→ WHAT YOU NEED TO DO
Verbatim transcription with images omitted: return the entries below in full.

*** MATERIALS PROVIDED ***

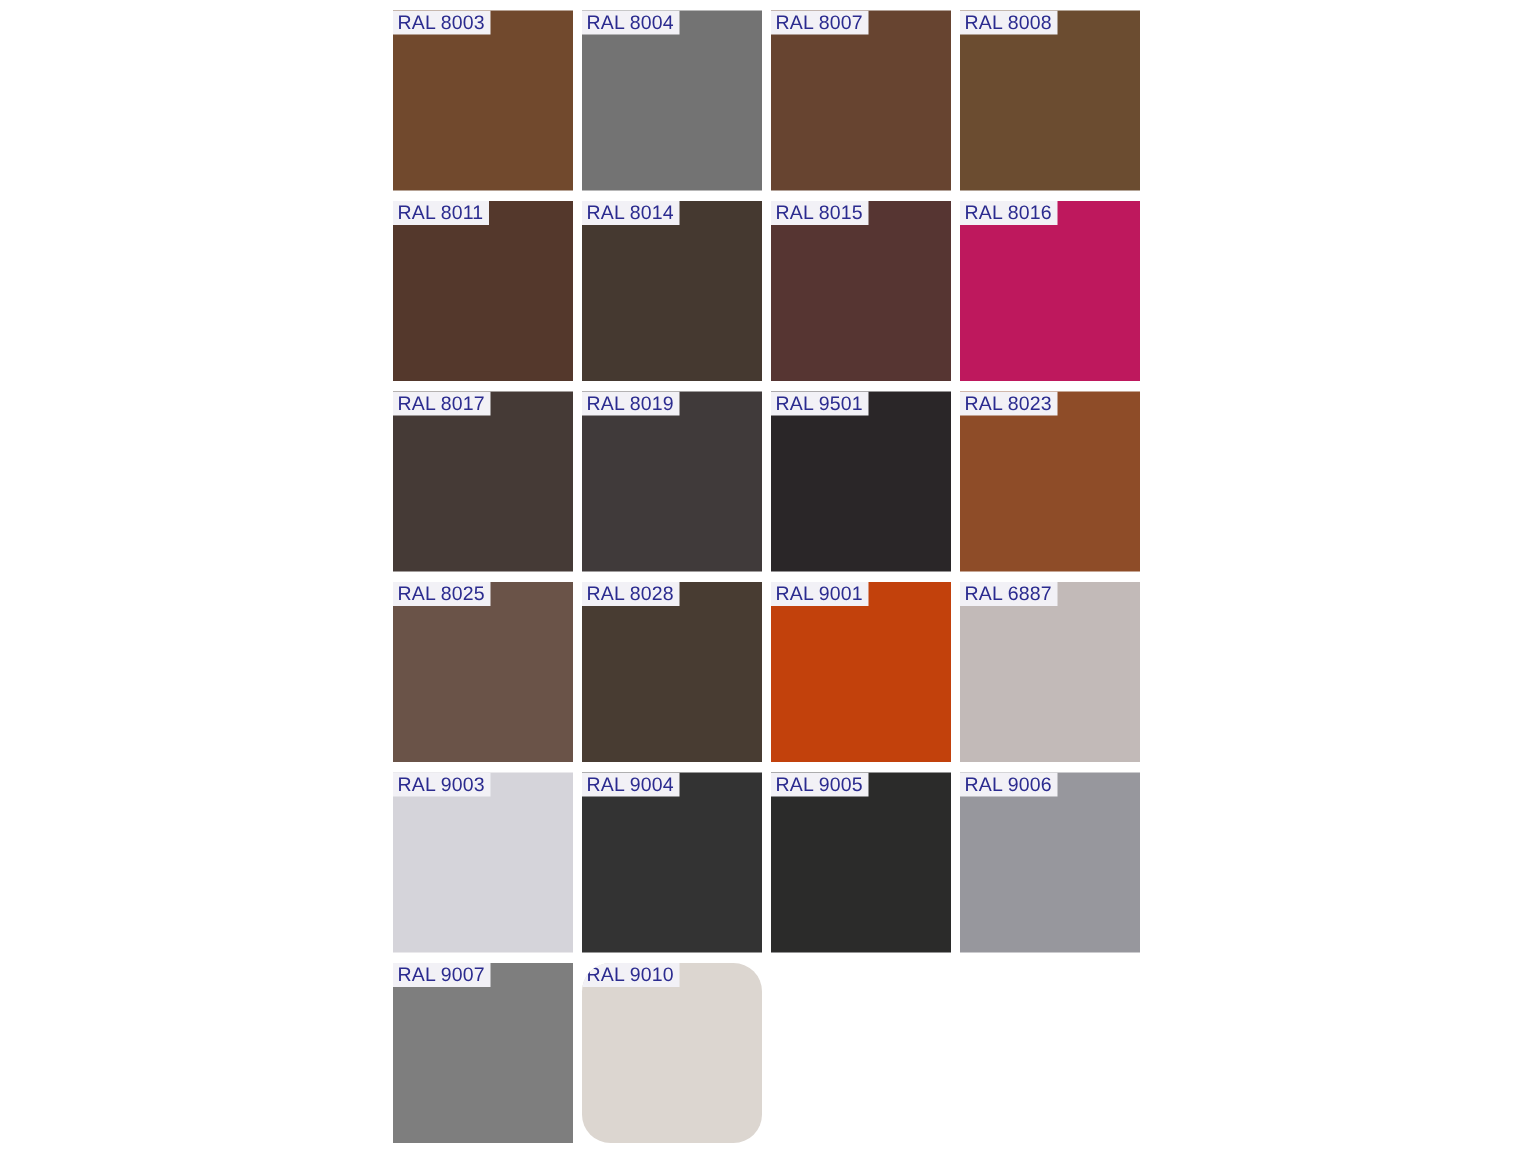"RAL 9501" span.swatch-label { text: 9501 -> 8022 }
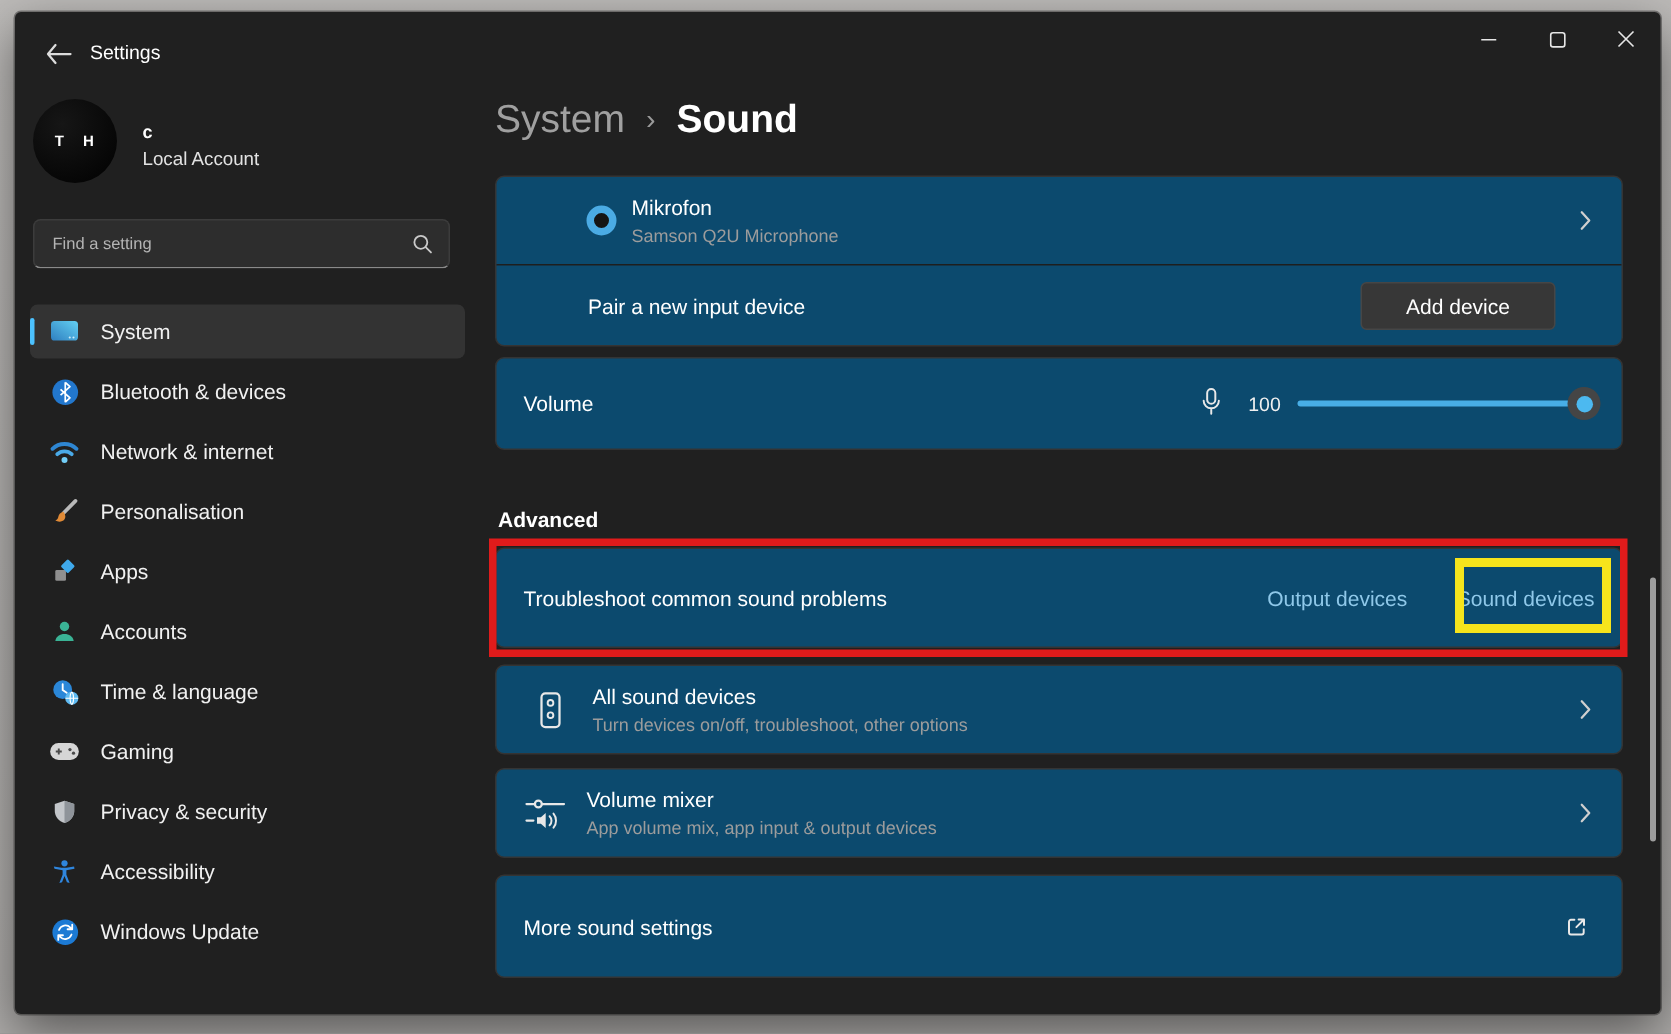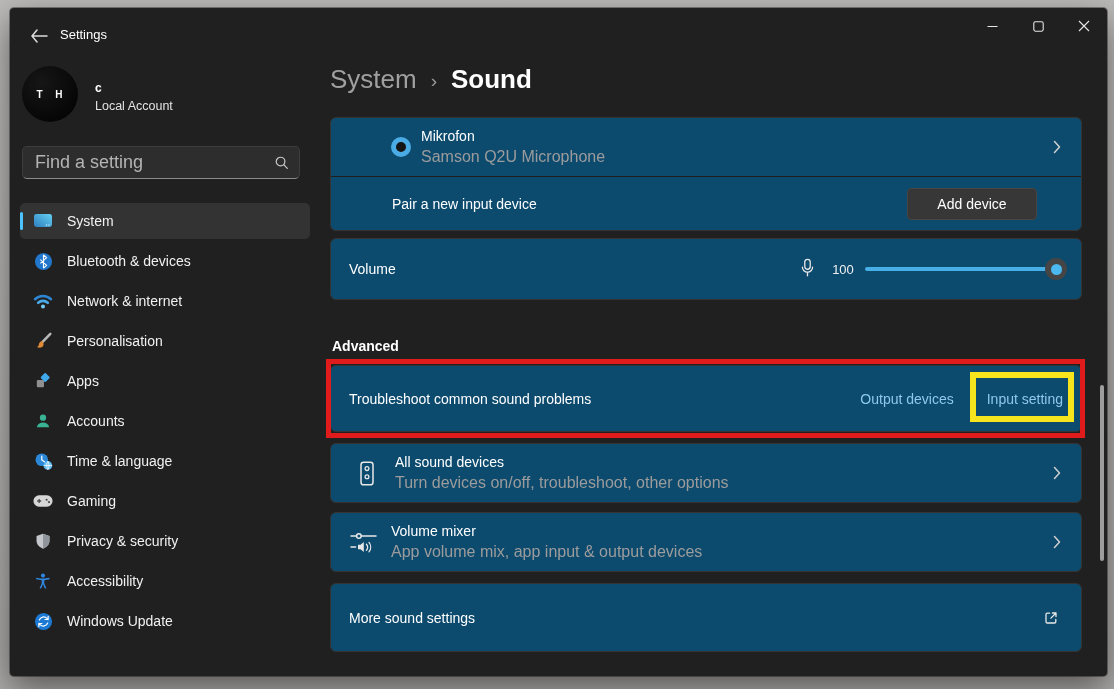"Find a setting" .searchbox input { font-size: 18px -> 11px }
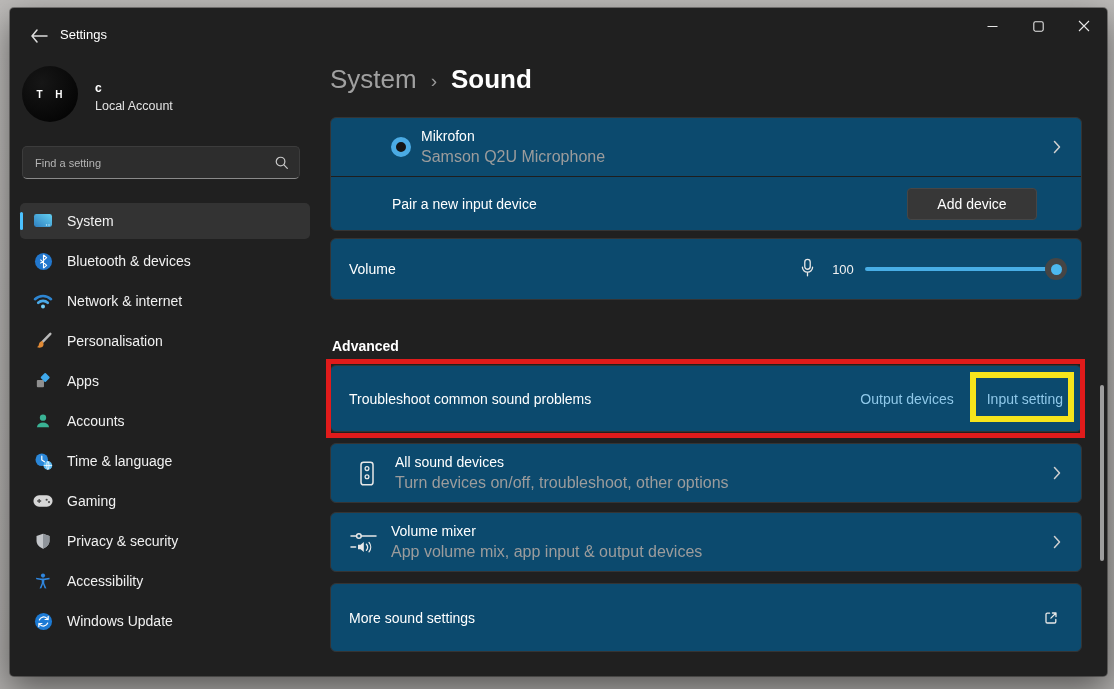"Samson Q2U Microphone" .item-sub { font-size: 16px -> 12px }
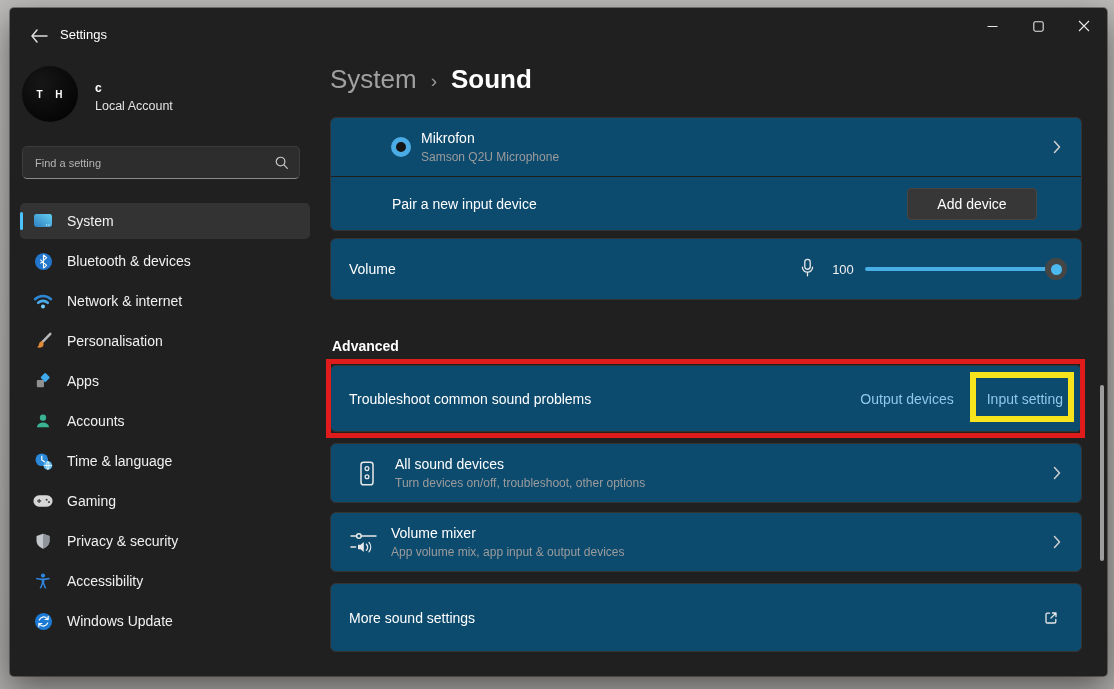"Input setting" a.link { text: Input setting -> Sound devices }
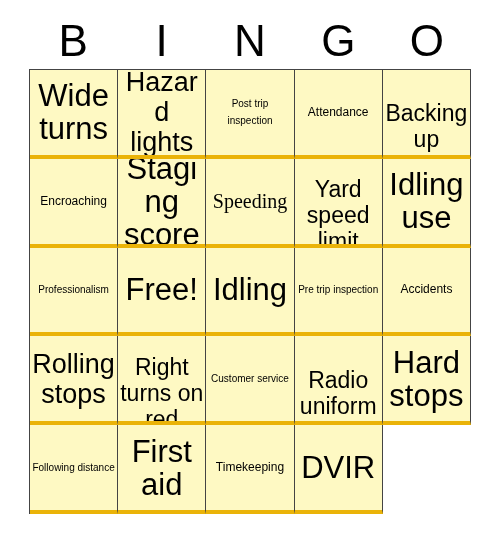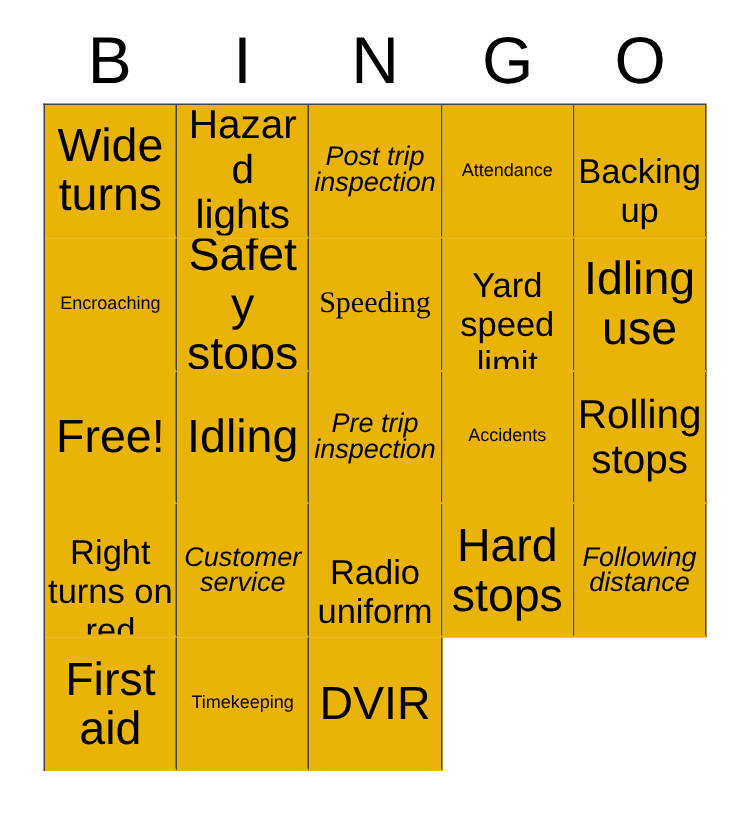"Wide turns" .cell { background: #eab308 -> #fef9c3; border-bottom: 2px solid #eab308 -> 4px solid #eab308 }
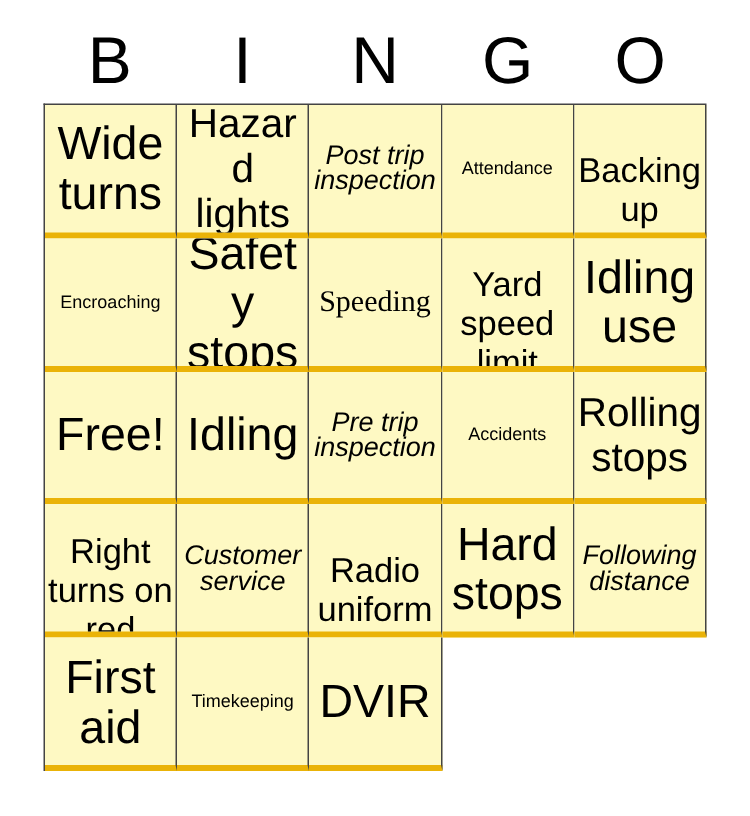"Post trip inspection" .fs-sm .cell-text { font-size: 18px -> 10px; font-style: italic -> none }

*** End of MATERIALS PROVIDED ***

→ PROBLEM SOLUTION
"RAL 9501" span.swatch-label { text: 9501 -> 8022 }
"Find a setting" .searchbox input { font-size: 18px -> 11px }
"Samson Q2U Microphone" .item-sub { font-size: 16px -> 12px }
"Input setting" a.link { text: Input setting -> Sound devices }
"Wide turns" .cell { background: #eab308 -> #fef9c3; border-bottom: 2px solid #eab308 -> 4px solid #eab308 }
"Post trip inspection" .fs-sm .cell-text { font-size: 18px -> 10px; font-style: italic -> none }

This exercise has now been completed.